** Opening Data provided block **
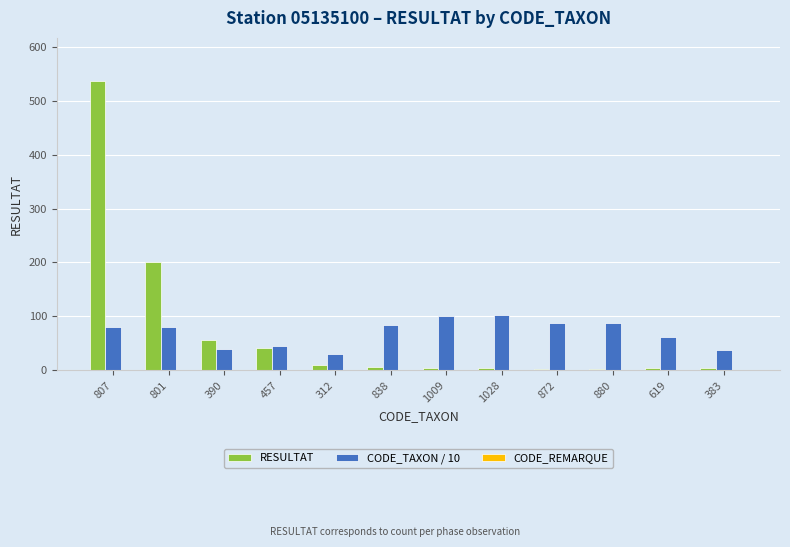

How many series are shown in this chart?

3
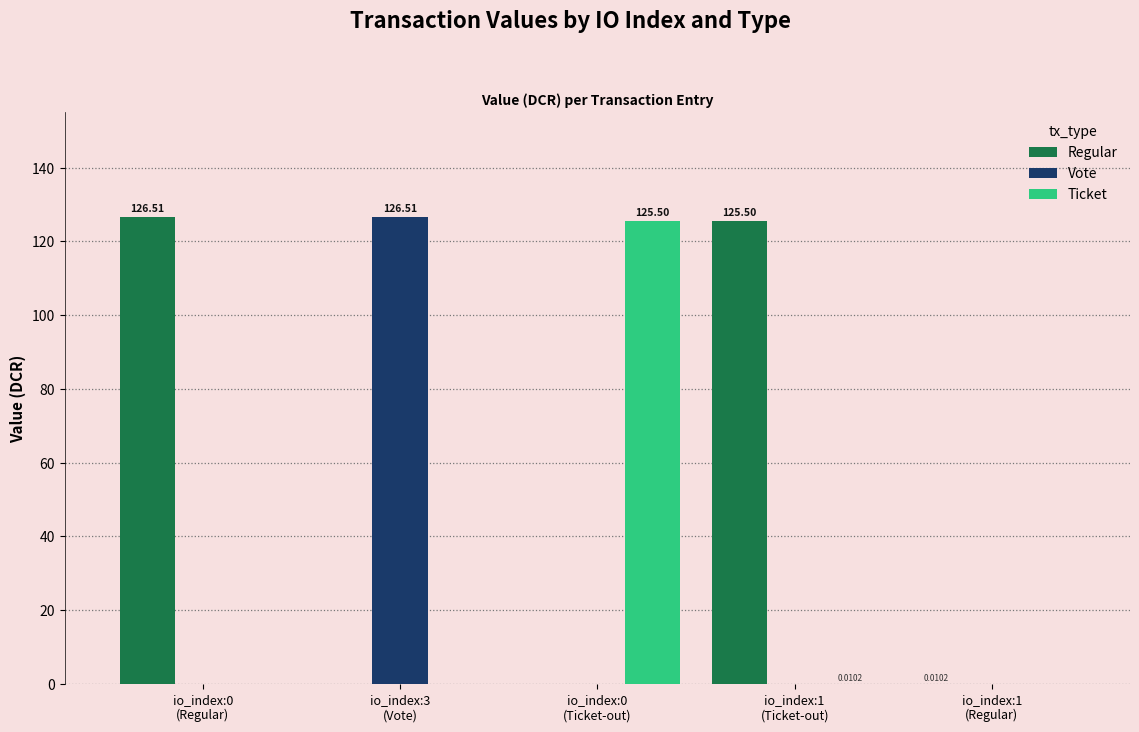

What is the average value of the Vote series?

25.3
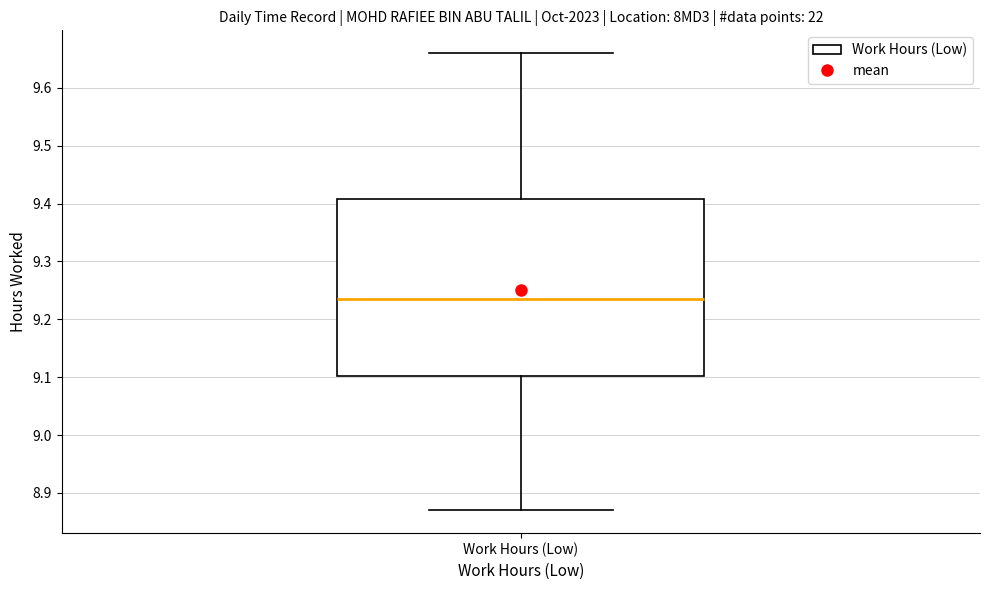

Read this box plot against the y-axis: the position of the median line, the range covered by the box, and the ends of both whiskers. The values are not printed on the chart, so give them approximately, as read against the axis.

median 9.24, box 9.10 to 9.41, whiskers 8.87 to 9.66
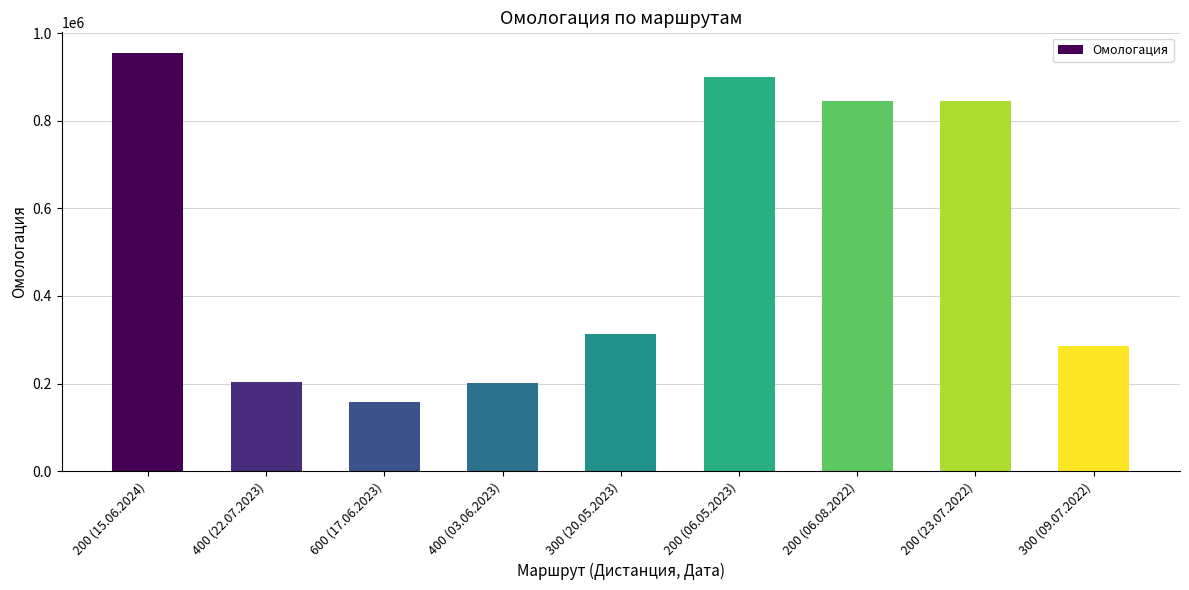

What position from the left is 300 (20.05.2023)?

5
** Closing Data provided block **
__To-do item__. Rewrite the items above, changing every "chart" to "graph" and keeping all other wording unchanged. Omit the pictures from your output.

__Exercise result__.
How many series are shown in this graph?

3

What is the average value of the Vote series?

25.3

Read this box plot against the y-axis: the position of the median line, the range covered by the box, and the ends of both whiskers. The values are not printed on the graph, so give them approximately, as read against the axis.

median 9.24, box 9.10 to 9.41, whiskers 8.87 to 9.66

What position from the left is 300 (20.05.2023)?

5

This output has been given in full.